The next morning he leaves camp, telling Chapel that he wants to carry on with the census straight away. The Professor tells him that he can take only two porters with him, because several of the boys have run off, and they are short-handed. He readily agrees, and sets off upstream along the dried-up river which runs past the Daou’s compound. He does not know where he is headed. He just knows that he cannot stay.

Jonathan follows the course of the river, walking a herder’s path between boulders and stands of tough, spiky grass. Though he passes several farmsteads, he does not stop at them. At the first, he takes out his notebook, but cannot bring himself to write anything in it.

As the sun reaches its zenith, the bed of stones turns towards the escarpment, which towers on for miles to north and south. For the rest of the day the narrow river path runs almost at its foot. Jonathan makes camp in a cleft between two giant boulders, and as the night falls, with the clinical swiftness with which night always falls in Fotseland, the curtain of rock which has loomed over him all day starts to oppress his mind. As he watches Idris cook his supper, he fancies that the change is physical and the cliff is somehow growing bigger. By the time he goes to bed he is not so sure. It is more that the escarpment is concentrating its substance, intensifying itself.

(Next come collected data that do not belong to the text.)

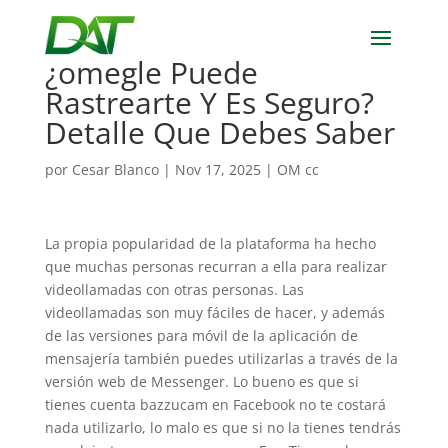
¿omegle Puede
Rastrearte Y Es Seguro?
Detalle Que Debes Saber
por
Cesar Blanco
|
Nov 17, 2025
|
OM cc
La propia popularidad de la plataforma ha hecho
que muchas personas recurran a ella para realizar
videollamadas con otras personas. Las
videollamadas son muy fáciles de hacer, y además
de las versiones para móvil de la aplicación de
mensajería también puedes utilizarlas a través de la
versión web de Messenger. Lo bueno es que si
tienes cuenta bazzucam en Facebook no te costará
nada utilizarlo, lo malo es que si no la tienes tendrás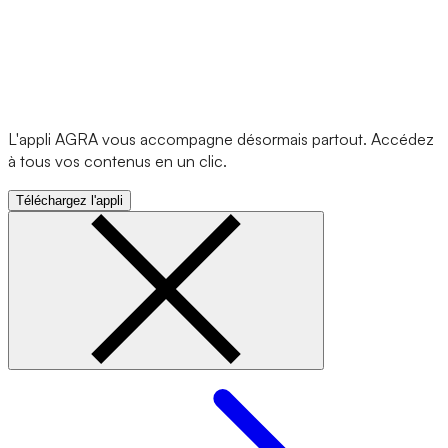
L'appli AGRA vous accompagne désormais partout. Accédez
à tous vos contenus en un clic.
Téléchargez l'appli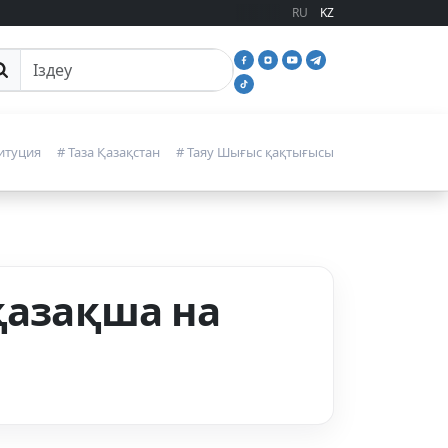
RU
KZ
йттан іздеу
итуция
# Таза Қазақстан
# Таяу Шығыс қақтығысы
қазақша на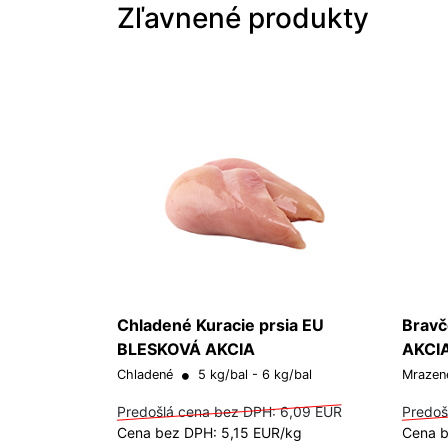
Zľavnené produkty
Chladené Kuracie prsia EU
Bravč
BLESKOVÁ AKCIA
AKCI
Chladené
5 kg/bal - 6 kg/bal
Mraze
Predošlá cena bez DPH:
6,09 EUR
Predoš
Cena bez DPH: 5,15 EUR/kg
Cena b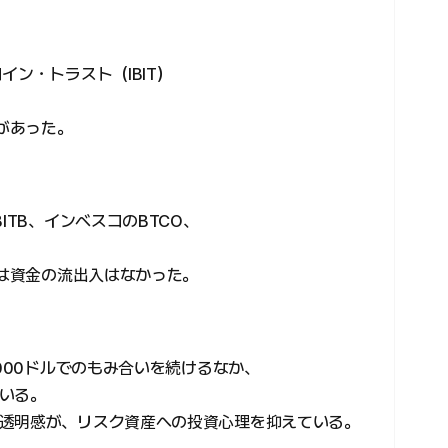
イン・トラスト（IBIT）
、
入があった。
ITB、インベスコのBTCO、
では資金の流出入はなかった。
8000ドルでのもみ合いを続けるなか、
いる。
透明感が、リスク資産への投資心理を抑えている。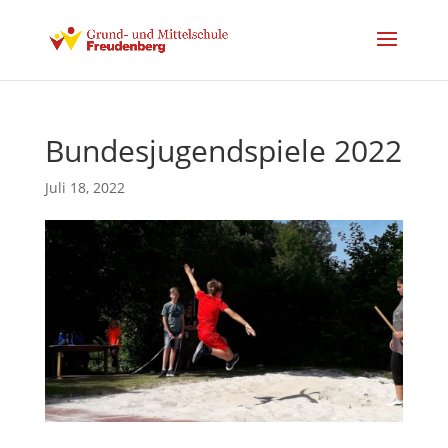
Bundesjugendspiele 2022
Juli 18, 2022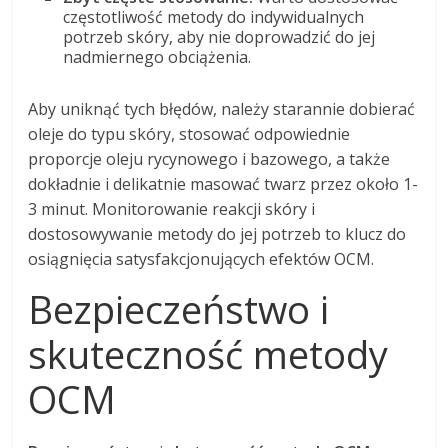
częstotliwość metody do indywidualnych
potrzeb skóry, aby nie doprowadzić do jej
nadmiernego obciążenia.
Aby uniknąć tych błędów, należy starannie dobierać
oleje do typu skóry, stosować odpowiednie
proporcje oleju rycynowego i bazowego, a także
dokładnie i delikatnie masować twarz przez około 1-
3 minut. Monitorowanie reakcji skóry i
dostosowywanie metody do jej potrzeb to klucz do
osiągnięcia satysfakcjonujących efektów OCM.
Bezpieczeństwo i
skuteczność metody
OCM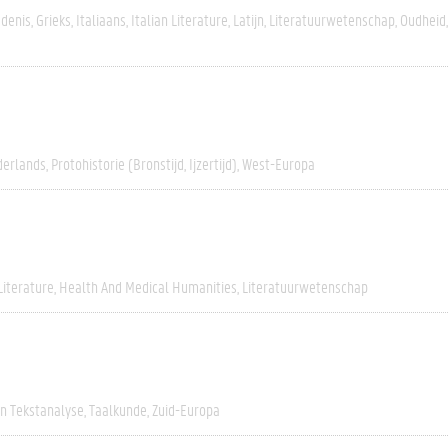
edenis
Grieks
Italiaans
Italian Literature
Latijn
Literatuurwetenschap
Oudheid
erlands
Protohistorie (bronstijd, Ijzertijd)
West-Europa
Literature
Health And Medical Humanities
Literatuurwetenschap
En Tekstanalyse
Taalkunde
Zuid-Europa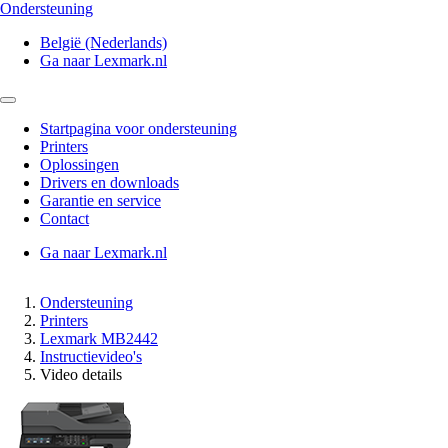
Ondersteuning
België (Nederlands)
Ga naar Lexmark.nl
Startpagina voor ondersteuning
Printers
Oplossingen
Drivers en downloads
Garantie en service
Contact
Ga naar Lexmark.nl
Ondersteuning
Printers
Lexmark MB2442
Instructievideo's
Video details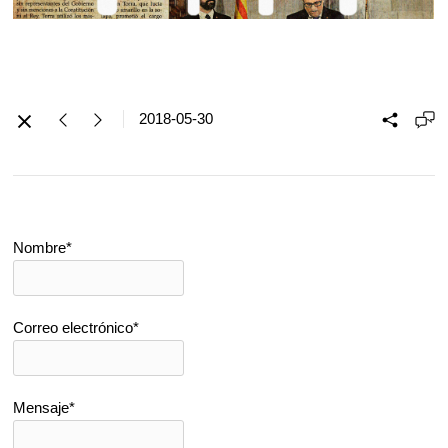
2018-05-30
Nombre*
Correo electrónico*
Mensaje*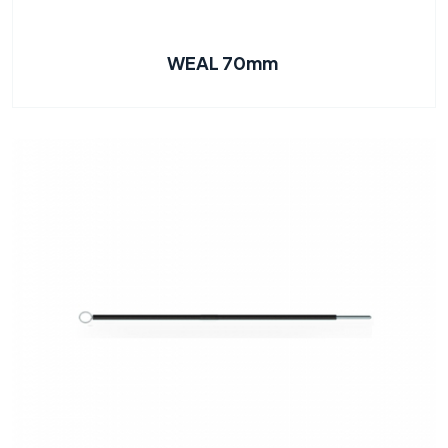
WEAL 70mm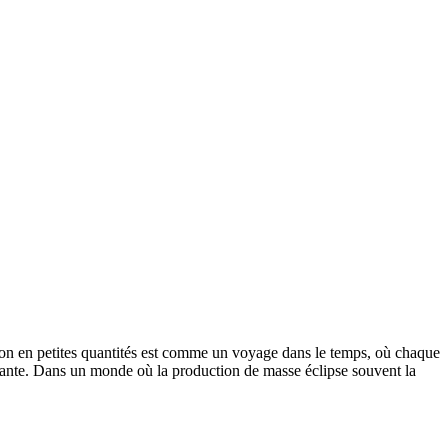
ction en petites quantités est comme un voyage dans le temps, où chaque
issante. Dans un monde où la production de masse éclipse souvent la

On the second day, walking under the eye of the cliff from morning until night, the feeling is worse, and on the second night he cannot sleep. He hears noises near the edge of the camp, first to one side, then another, and becomes convinced that figures are circling around his tent. Instead of pulling open the flap, or going outside with a revolver, he lies very still under his sweat-soaked blanket, his eyes wide open, his arms at his sides, and thinks,
Let them come.

They do not come, but when he wakes up in the morning the porters have gone. Their blankets are still lying by the embers of the fire. He calls and calls, but there is no sign of them. As he tries to work out what could have happened, the world jumps around a little at the edge of his vision. The flask from which he takes a sip of brackish water is a dead weight, and the light filtering through his sunglasses is unpleasantly bright. Confused, he tries to strike camp, but finds that folding the tent is complicated. He rolls it and tries to push it into its canvas cover, but it will not fit, and the effort exhausts him. He wanders around scattering things over the site, and though he calls for his servants, angrily, fearfully, all he can really think of is how much his head is throbbing. It dawns on him that he is feverish, but it still seems imperative to keep walking, even without someone to follow him.